O ouvidor é responsável por receber denúncias de policiais que tenham cometido excessos ou condutas que vão contra os princípios da corporação. No entanto, ele não tem o poder de investigação, apenas encaminha as denúncias para a Corregedoria, que é responsável por apurar os casos.
Durante a sabatina, cada candidato teve 10 minutos para se apresentar e responder a perguntas dos conselheiros. Entre os temas abordados, estava a demora na implementação do Sistema Único de Segurança Pública (Susp), que deveria estar em vigência há mais de seis anos. O Susp foi criado pela Lei nº 13.675/2018 com o objetivo de unificar informações das corporações policiais.
Uma das candidatas, a educadora popular Luana de Oliveira, destacou sua origem em um território violento e vulnerável, além de abordar a importância de um modelo participativo da sociedade civil na gestão da ouvidoria. Outro candidato, o advogado Mauro Caseri, mencionou sua experiência em administração pública e seu compromisso com os desfavorecidos.
Atual ouvidor das polícias, Claudio Aparecido da Silva, ressaltou a importância de uma polícia mais humana e seu engajamento em atos organizados por movimentos sociais. Todos os candidatos demonstraram estar preparados para assumir o cargo e contribuir para a melhoria da segurança pública no estado de São Paulo. A decisão final ficará a cargo do governador, que terá a responsabilidade de escolher quem estará à frente da Ouvidoria a partir de janeiro de 2025.

Dados de referência espacial
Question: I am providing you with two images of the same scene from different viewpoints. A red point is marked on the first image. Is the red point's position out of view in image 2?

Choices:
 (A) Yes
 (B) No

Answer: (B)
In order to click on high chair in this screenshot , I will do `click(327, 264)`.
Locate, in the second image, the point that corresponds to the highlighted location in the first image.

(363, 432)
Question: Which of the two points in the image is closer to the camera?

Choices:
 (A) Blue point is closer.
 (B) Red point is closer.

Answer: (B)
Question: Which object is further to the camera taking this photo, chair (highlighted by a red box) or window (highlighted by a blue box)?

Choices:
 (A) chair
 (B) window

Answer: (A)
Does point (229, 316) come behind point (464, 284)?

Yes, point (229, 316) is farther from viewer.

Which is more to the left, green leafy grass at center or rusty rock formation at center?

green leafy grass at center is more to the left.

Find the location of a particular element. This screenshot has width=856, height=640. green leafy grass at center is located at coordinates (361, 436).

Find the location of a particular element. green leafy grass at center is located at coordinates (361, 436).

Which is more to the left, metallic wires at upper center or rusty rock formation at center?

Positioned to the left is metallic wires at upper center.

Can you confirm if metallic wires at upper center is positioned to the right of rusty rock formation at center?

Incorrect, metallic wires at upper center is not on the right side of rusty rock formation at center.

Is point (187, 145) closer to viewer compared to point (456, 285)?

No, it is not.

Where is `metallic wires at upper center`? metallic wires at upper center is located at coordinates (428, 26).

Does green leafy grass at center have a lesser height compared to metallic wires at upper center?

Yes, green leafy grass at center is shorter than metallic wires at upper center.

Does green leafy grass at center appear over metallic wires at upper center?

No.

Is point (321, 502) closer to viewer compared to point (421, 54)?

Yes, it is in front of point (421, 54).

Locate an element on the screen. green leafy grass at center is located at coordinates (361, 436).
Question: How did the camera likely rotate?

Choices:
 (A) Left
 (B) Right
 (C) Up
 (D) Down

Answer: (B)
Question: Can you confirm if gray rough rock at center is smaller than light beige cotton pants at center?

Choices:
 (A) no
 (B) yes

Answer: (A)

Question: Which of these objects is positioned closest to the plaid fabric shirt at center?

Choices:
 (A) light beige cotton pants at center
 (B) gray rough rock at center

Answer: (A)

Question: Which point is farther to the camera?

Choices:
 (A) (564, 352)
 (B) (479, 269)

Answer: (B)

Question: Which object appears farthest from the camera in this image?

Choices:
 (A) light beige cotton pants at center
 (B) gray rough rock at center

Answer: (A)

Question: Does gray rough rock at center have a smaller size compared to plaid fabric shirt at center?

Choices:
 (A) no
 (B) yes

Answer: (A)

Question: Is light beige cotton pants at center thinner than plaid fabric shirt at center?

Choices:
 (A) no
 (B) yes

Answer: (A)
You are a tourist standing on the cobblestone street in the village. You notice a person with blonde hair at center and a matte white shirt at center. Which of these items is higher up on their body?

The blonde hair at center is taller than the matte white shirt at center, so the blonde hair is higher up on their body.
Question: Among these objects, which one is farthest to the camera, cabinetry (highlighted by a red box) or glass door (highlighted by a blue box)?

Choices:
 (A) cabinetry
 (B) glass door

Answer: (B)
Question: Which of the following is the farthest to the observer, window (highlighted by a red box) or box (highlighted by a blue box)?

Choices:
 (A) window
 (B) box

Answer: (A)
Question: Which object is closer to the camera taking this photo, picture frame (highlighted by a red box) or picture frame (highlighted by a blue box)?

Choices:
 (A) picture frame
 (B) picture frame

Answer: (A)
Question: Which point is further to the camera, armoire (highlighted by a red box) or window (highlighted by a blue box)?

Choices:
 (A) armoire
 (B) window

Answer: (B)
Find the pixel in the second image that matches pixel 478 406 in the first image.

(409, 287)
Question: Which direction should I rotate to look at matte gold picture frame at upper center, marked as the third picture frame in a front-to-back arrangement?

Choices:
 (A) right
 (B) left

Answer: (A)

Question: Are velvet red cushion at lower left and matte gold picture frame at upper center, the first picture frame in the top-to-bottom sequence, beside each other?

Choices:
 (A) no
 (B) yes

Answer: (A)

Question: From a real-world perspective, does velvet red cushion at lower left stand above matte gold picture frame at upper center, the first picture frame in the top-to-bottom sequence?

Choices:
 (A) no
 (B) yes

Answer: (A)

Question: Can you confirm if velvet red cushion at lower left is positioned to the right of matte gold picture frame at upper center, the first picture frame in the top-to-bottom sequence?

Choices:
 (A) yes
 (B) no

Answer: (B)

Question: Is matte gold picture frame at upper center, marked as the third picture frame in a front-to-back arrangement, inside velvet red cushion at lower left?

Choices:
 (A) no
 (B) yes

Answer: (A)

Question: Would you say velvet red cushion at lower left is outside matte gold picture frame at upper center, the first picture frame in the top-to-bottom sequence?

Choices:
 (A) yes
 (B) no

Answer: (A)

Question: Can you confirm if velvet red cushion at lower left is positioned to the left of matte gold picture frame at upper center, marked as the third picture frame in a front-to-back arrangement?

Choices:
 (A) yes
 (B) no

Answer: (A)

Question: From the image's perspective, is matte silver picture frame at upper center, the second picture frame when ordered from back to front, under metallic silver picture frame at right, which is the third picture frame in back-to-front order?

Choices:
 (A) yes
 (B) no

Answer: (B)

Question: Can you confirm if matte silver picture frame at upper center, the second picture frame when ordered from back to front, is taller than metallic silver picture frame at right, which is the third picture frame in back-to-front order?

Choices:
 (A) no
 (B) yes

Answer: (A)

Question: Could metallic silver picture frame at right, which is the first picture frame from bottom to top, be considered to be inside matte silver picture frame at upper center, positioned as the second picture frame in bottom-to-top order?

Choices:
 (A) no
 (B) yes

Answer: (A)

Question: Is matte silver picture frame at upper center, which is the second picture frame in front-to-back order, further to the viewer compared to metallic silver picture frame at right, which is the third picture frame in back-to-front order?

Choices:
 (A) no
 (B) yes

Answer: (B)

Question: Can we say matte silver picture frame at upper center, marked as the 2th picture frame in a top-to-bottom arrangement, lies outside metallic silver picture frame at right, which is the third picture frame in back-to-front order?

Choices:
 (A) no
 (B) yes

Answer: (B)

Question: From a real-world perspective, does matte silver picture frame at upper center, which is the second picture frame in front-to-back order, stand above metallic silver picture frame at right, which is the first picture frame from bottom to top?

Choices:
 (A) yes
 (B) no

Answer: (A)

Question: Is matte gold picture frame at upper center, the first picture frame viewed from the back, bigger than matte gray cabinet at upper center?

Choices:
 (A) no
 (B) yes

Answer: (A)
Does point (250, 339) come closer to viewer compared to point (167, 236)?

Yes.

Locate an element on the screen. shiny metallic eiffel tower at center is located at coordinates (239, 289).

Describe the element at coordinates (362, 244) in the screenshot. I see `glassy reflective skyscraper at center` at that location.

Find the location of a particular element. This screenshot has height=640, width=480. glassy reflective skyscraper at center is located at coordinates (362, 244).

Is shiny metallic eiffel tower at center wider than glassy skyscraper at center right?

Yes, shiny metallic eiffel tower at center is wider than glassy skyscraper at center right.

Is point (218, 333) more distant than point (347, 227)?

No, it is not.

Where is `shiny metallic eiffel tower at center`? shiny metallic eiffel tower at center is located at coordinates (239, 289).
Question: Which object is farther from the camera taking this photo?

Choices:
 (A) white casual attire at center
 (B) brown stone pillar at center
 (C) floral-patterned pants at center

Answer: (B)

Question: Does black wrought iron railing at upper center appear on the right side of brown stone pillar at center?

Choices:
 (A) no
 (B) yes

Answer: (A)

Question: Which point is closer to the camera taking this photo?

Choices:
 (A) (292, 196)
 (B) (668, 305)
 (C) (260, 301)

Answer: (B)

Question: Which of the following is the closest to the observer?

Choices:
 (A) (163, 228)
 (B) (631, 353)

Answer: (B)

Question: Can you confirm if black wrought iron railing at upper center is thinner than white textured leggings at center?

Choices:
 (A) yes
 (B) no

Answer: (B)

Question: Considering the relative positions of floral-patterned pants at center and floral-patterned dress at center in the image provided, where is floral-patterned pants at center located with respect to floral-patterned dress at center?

Lista de tarefas:
a - Transcreva palavra por palavra a parte do texto sobre a Ouvidoria das polícias que começa nas palavras "O ouvidor é" e termina após "apurar os casos.".
b - De acordo com o texto sobre a Ouvidoria das polícias, qual lei criou o Sistema Único de Segurança Pública (Susp)?

Resultados por tarefa:
a -
O ouvidor é responsável por receber denúncias de policiais que tenham cometido excessos ou condutas que vão contra os princípios da corporação. No entanto, ele não tem o poder de investigação, apenas encaminha as denúncias para a Corregedoria, que é responsável por apurar os casos.

b - A Lei nº 13.675/2018.